- [RECORDS TO PROCESS]:
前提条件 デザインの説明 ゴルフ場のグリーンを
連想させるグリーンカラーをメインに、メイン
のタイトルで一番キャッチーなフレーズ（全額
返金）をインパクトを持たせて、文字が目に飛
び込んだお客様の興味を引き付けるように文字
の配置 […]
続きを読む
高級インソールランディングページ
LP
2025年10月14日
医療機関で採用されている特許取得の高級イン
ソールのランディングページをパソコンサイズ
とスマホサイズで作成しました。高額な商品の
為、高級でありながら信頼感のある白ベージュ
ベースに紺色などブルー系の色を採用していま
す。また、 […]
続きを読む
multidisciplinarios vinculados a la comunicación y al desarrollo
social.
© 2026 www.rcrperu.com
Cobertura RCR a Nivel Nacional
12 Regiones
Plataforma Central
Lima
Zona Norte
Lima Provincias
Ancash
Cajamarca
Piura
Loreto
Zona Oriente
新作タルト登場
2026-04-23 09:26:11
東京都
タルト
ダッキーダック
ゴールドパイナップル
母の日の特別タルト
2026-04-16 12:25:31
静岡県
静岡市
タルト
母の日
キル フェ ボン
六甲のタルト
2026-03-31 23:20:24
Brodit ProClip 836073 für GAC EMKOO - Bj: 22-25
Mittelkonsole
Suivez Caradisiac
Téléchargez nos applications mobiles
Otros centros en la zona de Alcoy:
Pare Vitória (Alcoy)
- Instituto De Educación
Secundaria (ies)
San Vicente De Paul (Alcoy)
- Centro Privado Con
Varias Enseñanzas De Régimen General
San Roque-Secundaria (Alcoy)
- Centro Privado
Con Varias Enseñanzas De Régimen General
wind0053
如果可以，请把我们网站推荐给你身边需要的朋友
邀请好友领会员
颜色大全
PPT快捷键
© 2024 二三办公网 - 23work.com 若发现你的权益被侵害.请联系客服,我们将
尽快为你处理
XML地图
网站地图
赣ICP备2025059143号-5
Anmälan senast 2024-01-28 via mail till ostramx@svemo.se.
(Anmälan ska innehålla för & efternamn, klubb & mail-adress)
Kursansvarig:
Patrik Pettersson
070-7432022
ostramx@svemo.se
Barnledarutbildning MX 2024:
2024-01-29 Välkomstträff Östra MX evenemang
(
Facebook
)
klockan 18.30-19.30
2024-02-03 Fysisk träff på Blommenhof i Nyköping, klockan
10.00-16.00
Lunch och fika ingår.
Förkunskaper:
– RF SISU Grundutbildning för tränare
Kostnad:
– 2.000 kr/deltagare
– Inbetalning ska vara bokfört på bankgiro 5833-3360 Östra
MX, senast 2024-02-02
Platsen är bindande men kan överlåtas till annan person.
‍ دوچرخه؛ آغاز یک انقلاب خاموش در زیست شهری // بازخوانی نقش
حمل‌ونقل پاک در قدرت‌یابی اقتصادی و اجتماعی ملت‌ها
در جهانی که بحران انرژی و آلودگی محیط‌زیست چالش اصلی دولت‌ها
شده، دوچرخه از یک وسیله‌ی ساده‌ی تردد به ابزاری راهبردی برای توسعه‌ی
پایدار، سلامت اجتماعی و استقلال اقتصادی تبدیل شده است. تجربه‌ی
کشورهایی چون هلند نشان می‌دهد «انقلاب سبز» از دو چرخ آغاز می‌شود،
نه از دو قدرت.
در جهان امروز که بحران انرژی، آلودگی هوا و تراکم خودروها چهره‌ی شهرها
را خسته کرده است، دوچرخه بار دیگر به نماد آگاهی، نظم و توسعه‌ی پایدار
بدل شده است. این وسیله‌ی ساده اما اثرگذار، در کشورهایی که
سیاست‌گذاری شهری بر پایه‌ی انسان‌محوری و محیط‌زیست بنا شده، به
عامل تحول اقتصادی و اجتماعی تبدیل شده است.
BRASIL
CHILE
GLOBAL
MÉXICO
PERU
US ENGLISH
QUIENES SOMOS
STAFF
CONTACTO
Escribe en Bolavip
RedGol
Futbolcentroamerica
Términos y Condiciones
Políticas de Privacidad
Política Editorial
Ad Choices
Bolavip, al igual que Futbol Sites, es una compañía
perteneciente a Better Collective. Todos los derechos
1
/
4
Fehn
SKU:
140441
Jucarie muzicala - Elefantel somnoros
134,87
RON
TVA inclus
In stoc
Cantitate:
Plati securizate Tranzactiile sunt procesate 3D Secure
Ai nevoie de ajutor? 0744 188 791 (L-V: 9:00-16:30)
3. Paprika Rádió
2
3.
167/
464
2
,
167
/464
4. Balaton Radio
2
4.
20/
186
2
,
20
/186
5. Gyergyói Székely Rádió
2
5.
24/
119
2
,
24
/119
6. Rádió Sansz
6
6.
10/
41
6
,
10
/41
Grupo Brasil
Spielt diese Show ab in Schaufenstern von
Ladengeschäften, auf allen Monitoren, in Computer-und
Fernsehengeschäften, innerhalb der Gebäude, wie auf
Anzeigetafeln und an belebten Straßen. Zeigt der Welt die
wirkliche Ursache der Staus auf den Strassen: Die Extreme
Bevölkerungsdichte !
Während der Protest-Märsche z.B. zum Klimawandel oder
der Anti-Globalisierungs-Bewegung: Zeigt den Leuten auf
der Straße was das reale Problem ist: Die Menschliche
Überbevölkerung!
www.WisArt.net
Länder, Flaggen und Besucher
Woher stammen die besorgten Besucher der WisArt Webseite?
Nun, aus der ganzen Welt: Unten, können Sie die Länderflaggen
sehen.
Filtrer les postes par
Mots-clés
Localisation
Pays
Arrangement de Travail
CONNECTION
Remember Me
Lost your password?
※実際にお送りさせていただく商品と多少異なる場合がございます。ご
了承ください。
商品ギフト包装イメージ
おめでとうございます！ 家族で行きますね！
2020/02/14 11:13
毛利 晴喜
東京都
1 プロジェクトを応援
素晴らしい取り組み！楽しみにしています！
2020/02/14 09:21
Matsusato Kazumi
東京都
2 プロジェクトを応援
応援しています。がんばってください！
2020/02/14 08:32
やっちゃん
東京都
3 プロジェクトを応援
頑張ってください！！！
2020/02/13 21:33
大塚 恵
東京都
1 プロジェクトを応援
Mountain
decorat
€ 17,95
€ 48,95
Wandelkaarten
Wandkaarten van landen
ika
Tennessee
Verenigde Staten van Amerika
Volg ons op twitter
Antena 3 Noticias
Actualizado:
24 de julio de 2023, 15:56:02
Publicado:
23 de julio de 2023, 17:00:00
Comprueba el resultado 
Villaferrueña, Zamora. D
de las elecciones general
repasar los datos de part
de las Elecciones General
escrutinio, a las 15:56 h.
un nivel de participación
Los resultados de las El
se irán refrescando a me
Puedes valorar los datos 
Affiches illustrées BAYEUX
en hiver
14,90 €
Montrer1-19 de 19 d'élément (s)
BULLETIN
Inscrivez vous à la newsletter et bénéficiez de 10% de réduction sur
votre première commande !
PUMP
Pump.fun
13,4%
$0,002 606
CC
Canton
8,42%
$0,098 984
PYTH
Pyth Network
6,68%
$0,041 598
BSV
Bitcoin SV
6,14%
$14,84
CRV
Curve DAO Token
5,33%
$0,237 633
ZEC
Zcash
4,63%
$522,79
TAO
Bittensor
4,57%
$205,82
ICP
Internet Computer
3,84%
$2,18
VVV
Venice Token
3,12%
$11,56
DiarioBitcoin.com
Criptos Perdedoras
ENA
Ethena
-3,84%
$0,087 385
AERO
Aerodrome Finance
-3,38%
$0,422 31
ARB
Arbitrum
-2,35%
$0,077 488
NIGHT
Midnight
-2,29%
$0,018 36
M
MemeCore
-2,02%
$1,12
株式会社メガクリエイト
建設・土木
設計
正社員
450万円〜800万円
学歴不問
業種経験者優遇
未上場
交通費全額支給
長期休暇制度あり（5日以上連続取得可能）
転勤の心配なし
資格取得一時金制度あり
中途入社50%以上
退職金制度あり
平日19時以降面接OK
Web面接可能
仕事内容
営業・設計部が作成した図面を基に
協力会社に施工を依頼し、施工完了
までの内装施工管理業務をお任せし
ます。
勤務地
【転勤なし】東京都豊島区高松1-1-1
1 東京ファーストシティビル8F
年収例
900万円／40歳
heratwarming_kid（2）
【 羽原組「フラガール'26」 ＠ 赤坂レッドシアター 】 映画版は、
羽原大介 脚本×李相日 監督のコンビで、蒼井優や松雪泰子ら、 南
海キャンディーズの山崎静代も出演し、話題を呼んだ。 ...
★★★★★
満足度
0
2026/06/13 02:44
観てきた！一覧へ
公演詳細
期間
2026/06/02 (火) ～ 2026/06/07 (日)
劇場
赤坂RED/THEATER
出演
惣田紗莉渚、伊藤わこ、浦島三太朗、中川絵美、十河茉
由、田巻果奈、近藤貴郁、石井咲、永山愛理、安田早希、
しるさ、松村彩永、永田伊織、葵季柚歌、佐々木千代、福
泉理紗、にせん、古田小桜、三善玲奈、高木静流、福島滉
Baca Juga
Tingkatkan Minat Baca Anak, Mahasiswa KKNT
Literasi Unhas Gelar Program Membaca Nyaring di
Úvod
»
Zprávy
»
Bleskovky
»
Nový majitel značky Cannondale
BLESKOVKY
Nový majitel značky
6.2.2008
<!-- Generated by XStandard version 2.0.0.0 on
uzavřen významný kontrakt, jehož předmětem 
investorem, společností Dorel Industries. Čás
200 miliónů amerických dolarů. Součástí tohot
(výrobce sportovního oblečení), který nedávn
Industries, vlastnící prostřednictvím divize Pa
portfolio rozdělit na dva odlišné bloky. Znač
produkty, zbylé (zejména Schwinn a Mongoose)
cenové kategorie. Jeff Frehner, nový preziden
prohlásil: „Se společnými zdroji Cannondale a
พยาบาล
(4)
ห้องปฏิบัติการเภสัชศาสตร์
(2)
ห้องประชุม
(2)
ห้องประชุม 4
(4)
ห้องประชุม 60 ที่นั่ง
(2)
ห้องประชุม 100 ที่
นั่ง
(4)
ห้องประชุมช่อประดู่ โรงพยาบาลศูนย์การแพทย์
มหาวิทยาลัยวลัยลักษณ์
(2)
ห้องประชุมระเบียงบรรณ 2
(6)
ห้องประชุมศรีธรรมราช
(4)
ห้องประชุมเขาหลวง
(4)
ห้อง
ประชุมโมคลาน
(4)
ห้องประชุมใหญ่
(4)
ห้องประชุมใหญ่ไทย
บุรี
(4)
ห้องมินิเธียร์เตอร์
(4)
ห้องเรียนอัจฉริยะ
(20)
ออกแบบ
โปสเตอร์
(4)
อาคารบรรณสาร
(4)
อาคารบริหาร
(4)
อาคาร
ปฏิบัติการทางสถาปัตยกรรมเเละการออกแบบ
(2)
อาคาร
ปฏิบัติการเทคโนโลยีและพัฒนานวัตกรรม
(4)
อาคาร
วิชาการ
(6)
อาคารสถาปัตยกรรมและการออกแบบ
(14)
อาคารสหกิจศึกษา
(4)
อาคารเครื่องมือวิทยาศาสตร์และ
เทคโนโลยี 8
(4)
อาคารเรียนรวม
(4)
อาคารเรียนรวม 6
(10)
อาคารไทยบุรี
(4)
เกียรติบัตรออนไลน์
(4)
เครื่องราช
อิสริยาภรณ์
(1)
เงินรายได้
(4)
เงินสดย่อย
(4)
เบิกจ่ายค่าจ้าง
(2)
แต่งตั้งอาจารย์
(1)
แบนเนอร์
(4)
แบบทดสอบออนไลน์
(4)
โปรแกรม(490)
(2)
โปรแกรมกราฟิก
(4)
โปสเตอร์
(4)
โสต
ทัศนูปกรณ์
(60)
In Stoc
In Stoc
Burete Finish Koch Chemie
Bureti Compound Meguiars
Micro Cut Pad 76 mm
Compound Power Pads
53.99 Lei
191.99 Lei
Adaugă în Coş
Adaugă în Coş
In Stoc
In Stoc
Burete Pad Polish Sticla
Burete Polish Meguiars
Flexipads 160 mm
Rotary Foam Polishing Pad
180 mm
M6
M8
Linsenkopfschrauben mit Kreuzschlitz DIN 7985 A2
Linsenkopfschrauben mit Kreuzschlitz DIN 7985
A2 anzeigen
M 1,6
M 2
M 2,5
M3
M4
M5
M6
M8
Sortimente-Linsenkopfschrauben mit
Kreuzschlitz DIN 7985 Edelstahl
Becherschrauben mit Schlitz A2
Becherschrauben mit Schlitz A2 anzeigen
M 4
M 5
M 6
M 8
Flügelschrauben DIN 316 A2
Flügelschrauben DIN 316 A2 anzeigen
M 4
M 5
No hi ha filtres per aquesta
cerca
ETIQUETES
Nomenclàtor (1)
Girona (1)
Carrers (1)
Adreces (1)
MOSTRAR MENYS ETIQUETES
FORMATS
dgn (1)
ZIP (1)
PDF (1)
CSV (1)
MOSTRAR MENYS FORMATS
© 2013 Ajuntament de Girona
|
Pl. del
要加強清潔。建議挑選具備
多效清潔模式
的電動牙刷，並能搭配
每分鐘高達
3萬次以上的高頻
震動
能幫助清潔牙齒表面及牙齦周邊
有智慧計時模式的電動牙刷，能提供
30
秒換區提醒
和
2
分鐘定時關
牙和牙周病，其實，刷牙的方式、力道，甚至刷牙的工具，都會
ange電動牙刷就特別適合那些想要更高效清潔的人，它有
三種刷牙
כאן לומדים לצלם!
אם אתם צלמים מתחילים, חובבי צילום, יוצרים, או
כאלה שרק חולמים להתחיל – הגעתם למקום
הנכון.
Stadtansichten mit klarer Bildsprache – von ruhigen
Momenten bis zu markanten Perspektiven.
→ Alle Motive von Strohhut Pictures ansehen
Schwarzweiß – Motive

- [WHAT TO PRODUCE]:
Pull out each line of the records above that contains the string "anzeigen". Case counts.

- [RESULT]:
A2 anzeigen
Becherschrauben mit Schlitz A2 anzeigen
Flügelschrauben DIN 316 A2 anzeigen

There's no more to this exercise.